Extracted data >>
○ ○ ○ ○
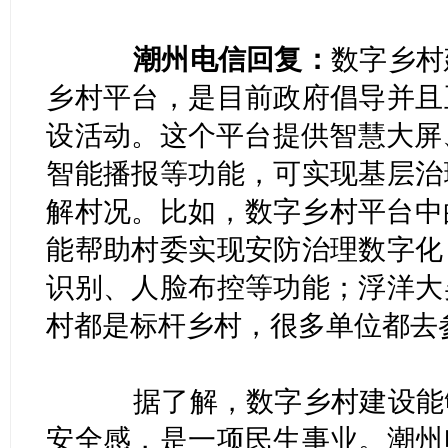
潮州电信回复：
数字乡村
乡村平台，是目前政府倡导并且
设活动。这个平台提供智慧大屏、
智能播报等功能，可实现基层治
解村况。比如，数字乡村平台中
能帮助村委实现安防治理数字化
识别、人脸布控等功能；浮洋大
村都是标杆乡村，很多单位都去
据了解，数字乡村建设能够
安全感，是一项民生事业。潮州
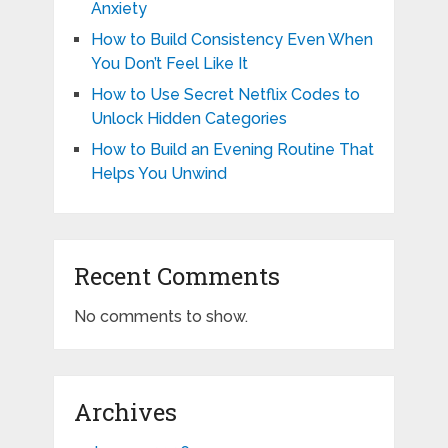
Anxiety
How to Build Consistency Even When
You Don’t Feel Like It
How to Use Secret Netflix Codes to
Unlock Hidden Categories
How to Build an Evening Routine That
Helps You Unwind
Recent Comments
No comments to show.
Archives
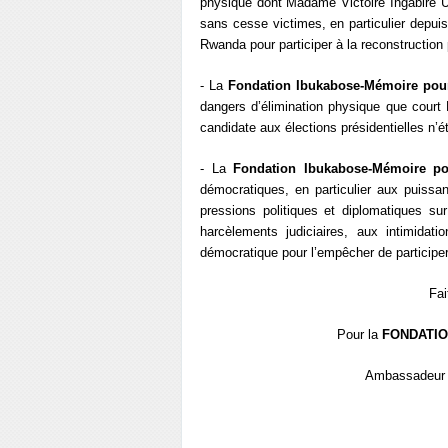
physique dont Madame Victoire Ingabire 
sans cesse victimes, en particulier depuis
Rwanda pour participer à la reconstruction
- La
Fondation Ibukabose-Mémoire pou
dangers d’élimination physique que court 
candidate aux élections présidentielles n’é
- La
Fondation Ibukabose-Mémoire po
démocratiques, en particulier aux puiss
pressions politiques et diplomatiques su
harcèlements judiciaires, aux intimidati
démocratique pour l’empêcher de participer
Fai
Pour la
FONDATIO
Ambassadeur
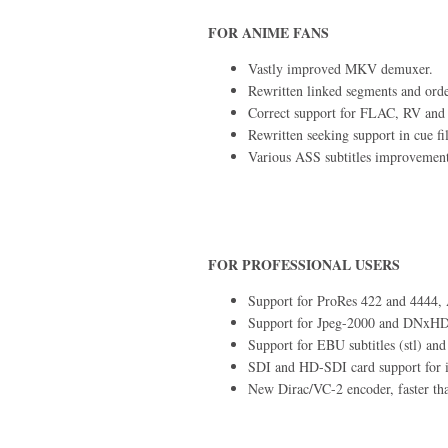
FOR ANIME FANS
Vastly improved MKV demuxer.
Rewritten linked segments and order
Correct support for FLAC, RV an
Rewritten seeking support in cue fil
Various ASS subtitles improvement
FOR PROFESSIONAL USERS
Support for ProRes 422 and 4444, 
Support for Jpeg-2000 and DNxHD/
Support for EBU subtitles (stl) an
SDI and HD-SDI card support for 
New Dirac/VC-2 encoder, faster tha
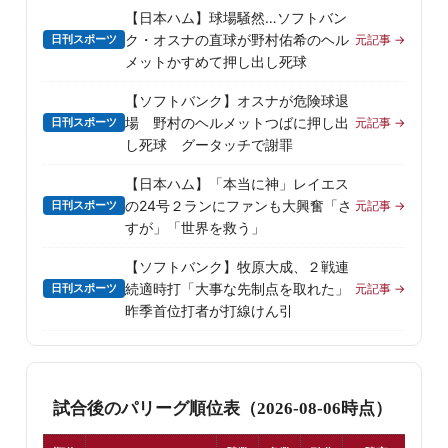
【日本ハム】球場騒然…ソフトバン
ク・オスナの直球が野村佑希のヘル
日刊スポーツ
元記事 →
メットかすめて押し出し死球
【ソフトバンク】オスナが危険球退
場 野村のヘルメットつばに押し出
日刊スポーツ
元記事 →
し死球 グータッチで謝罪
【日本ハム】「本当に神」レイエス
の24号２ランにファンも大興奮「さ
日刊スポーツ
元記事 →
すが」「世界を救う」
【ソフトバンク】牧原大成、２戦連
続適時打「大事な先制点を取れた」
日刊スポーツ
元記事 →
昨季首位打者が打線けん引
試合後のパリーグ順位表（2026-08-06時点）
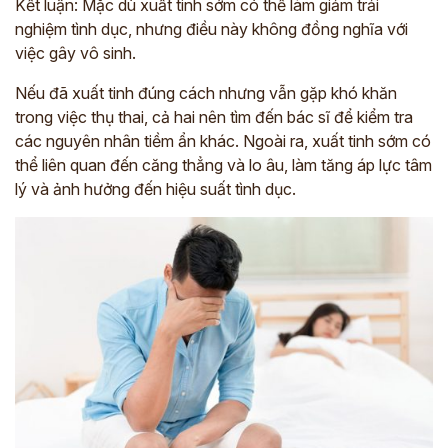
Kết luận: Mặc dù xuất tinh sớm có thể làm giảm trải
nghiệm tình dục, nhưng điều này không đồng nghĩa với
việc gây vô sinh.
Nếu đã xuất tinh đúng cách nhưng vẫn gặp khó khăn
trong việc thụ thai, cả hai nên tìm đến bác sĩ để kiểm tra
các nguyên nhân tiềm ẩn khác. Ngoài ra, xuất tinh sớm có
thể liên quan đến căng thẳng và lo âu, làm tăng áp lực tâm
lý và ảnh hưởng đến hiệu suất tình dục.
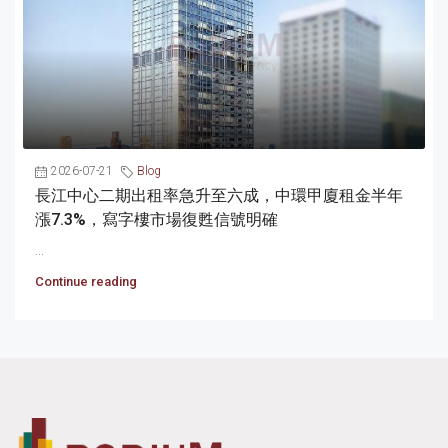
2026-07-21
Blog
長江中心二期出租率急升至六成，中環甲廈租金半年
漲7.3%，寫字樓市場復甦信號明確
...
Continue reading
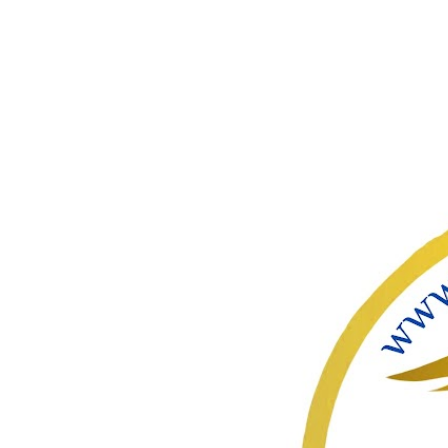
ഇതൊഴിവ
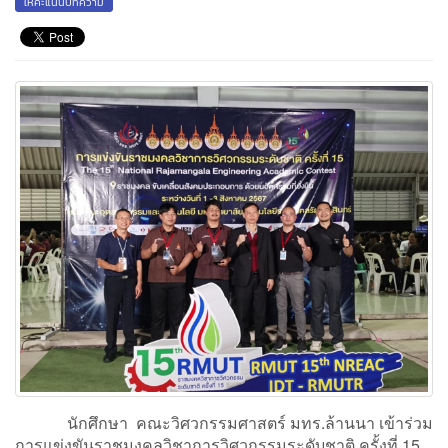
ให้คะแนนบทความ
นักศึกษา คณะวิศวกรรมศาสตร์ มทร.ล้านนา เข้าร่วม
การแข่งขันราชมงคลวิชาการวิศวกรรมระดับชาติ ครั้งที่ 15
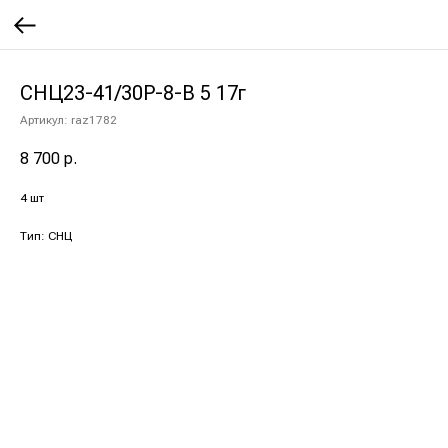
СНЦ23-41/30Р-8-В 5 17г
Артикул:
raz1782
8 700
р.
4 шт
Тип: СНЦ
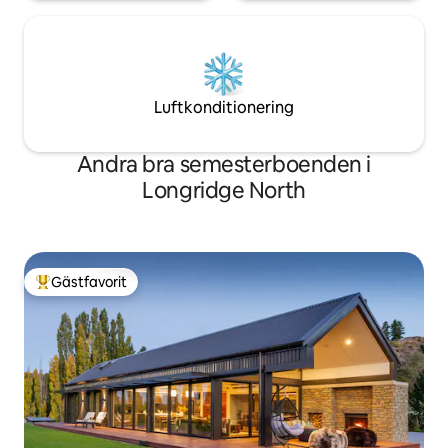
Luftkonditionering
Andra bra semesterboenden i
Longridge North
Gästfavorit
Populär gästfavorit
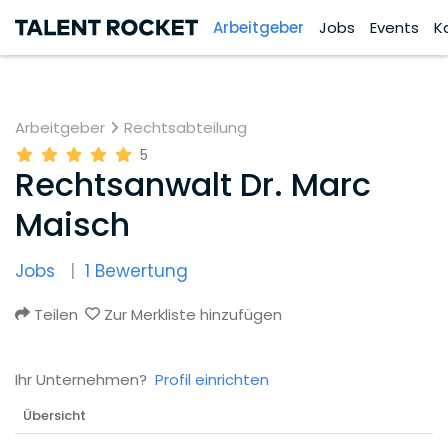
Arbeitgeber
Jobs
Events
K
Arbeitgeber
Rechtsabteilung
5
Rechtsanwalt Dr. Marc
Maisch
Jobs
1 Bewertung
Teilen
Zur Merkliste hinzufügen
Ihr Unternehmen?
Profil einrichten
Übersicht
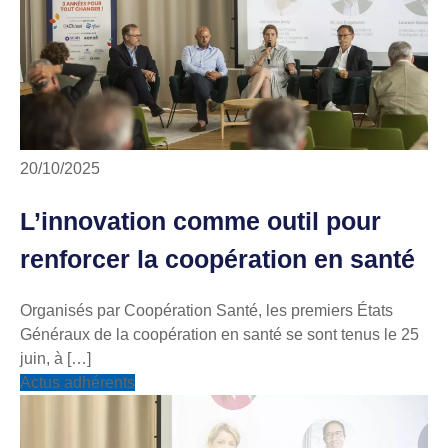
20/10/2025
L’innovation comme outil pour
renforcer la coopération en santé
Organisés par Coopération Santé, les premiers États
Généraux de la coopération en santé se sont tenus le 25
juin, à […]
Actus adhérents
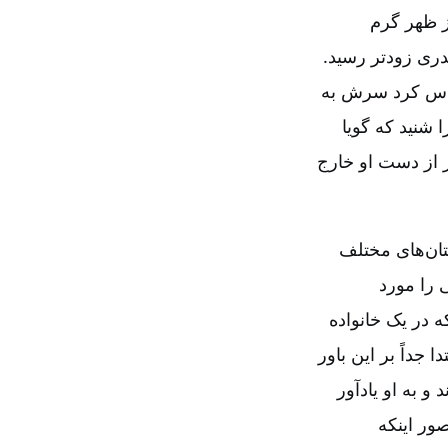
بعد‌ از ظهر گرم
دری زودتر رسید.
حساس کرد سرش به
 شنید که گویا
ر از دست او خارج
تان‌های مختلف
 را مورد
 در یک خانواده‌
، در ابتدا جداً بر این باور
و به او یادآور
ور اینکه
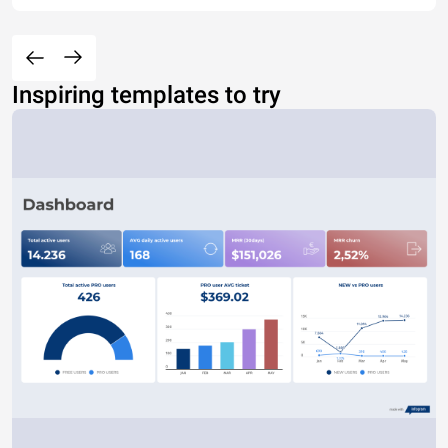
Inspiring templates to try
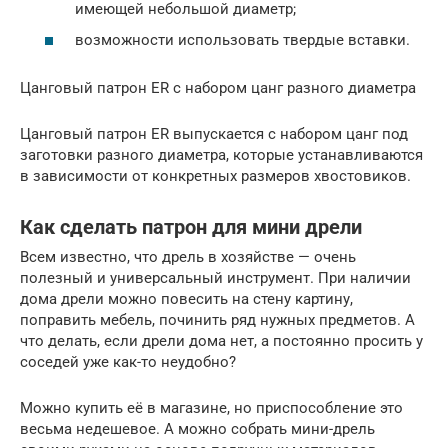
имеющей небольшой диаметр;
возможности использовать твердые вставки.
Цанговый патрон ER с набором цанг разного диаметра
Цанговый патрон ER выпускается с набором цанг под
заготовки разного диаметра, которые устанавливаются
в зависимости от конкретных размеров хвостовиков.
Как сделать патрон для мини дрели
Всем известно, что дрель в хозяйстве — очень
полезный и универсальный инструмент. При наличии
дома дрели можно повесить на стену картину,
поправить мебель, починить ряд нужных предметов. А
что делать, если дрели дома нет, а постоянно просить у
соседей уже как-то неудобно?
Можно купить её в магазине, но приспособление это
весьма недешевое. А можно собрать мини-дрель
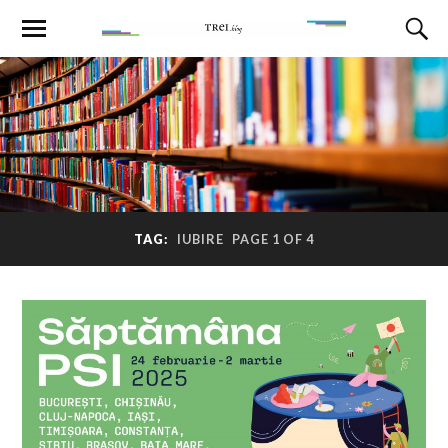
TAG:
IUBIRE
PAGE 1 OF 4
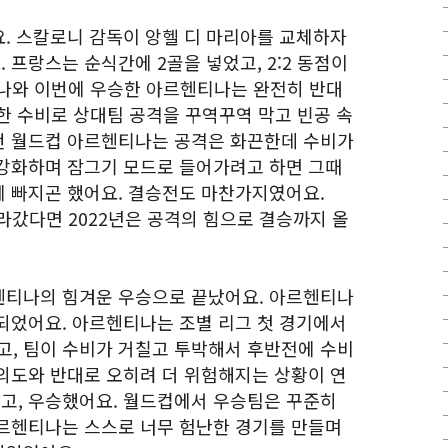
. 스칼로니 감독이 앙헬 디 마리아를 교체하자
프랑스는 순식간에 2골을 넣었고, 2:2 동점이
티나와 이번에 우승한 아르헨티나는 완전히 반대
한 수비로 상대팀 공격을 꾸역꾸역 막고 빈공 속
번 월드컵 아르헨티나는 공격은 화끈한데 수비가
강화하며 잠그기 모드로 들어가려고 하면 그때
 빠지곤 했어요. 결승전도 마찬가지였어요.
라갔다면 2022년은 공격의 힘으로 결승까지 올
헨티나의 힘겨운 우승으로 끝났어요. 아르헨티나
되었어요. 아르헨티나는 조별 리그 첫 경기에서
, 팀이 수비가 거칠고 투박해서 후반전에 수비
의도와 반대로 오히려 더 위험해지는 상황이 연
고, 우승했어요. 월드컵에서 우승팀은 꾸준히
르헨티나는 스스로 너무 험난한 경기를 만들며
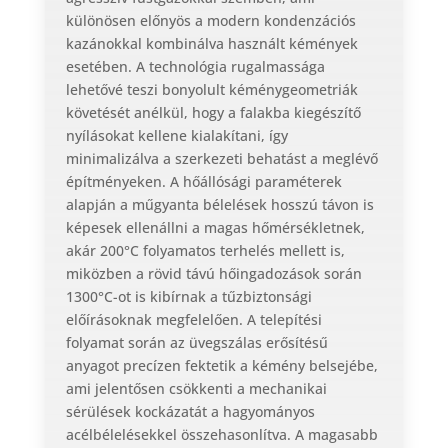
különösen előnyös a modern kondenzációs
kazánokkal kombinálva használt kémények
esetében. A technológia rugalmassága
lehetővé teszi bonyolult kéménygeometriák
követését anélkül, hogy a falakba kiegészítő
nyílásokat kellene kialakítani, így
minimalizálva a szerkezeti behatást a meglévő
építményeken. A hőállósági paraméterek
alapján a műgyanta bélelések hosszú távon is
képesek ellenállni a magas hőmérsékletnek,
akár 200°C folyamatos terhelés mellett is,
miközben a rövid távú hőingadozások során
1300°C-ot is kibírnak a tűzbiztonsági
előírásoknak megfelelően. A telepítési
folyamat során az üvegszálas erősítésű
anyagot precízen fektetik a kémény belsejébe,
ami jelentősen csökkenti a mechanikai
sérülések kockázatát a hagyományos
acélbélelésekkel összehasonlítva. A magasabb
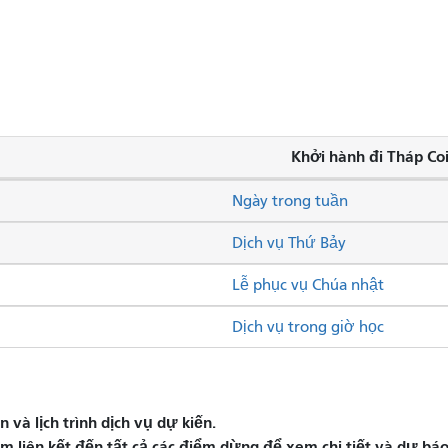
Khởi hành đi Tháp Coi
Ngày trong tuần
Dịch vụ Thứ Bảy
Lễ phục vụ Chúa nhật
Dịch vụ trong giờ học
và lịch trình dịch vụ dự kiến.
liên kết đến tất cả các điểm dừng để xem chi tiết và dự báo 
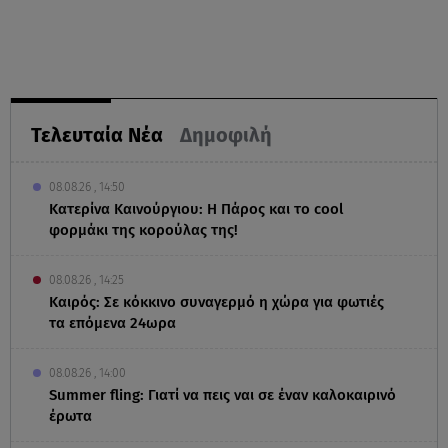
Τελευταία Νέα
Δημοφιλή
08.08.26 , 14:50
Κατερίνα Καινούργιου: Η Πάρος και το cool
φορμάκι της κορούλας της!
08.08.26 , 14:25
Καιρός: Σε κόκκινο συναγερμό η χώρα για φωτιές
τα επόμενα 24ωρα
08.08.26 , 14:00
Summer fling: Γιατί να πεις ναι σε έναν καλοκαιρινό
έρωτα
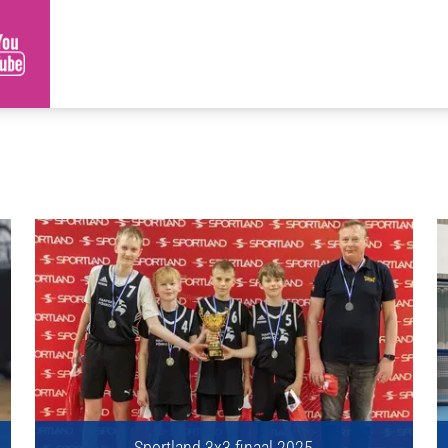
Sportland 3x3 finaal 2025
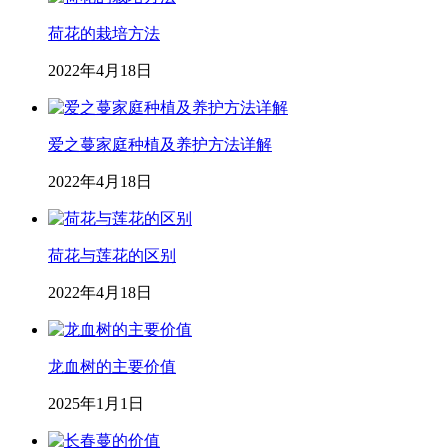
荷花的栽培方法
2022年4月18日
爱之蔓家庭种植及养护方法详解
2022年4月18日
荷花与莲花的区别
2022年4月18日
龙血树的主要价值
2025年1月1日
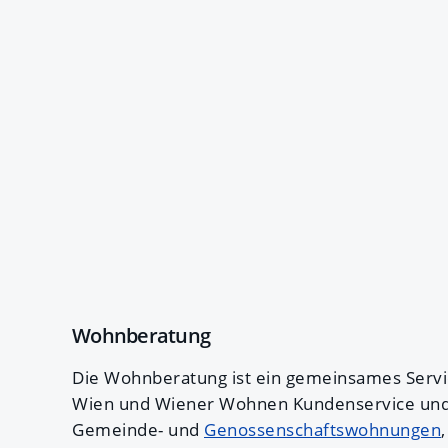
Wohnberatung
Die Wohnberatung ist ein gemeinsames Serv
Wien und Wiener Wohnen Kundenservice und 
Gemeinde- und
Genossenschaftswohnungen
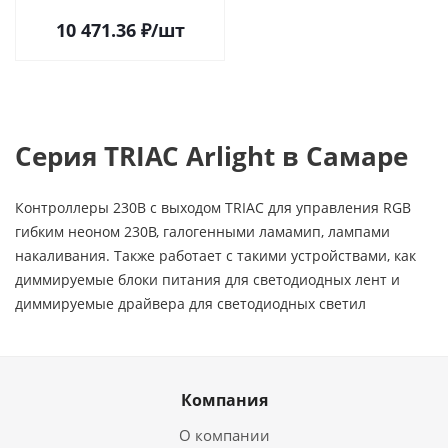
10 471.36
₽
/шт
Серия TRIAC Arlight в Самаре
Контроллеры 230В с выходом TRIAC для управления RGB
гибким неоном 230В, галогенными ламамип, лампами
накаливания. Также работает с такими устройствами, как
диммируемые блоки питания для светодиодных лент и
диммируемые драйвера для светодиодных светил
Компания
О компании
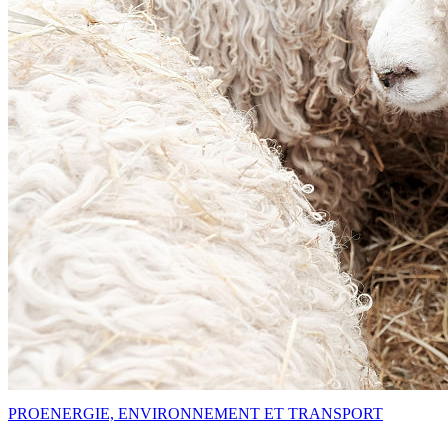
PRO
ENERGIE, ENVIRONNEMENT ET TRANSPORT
○ ○ ○ ○
Task to carry out >> Extract each line from the listing that holds the word "диаметра".

Result >>
Цанговый патрон ER с набором цанг разного диаметра
заготовки разного диаметра, которые устанавливаются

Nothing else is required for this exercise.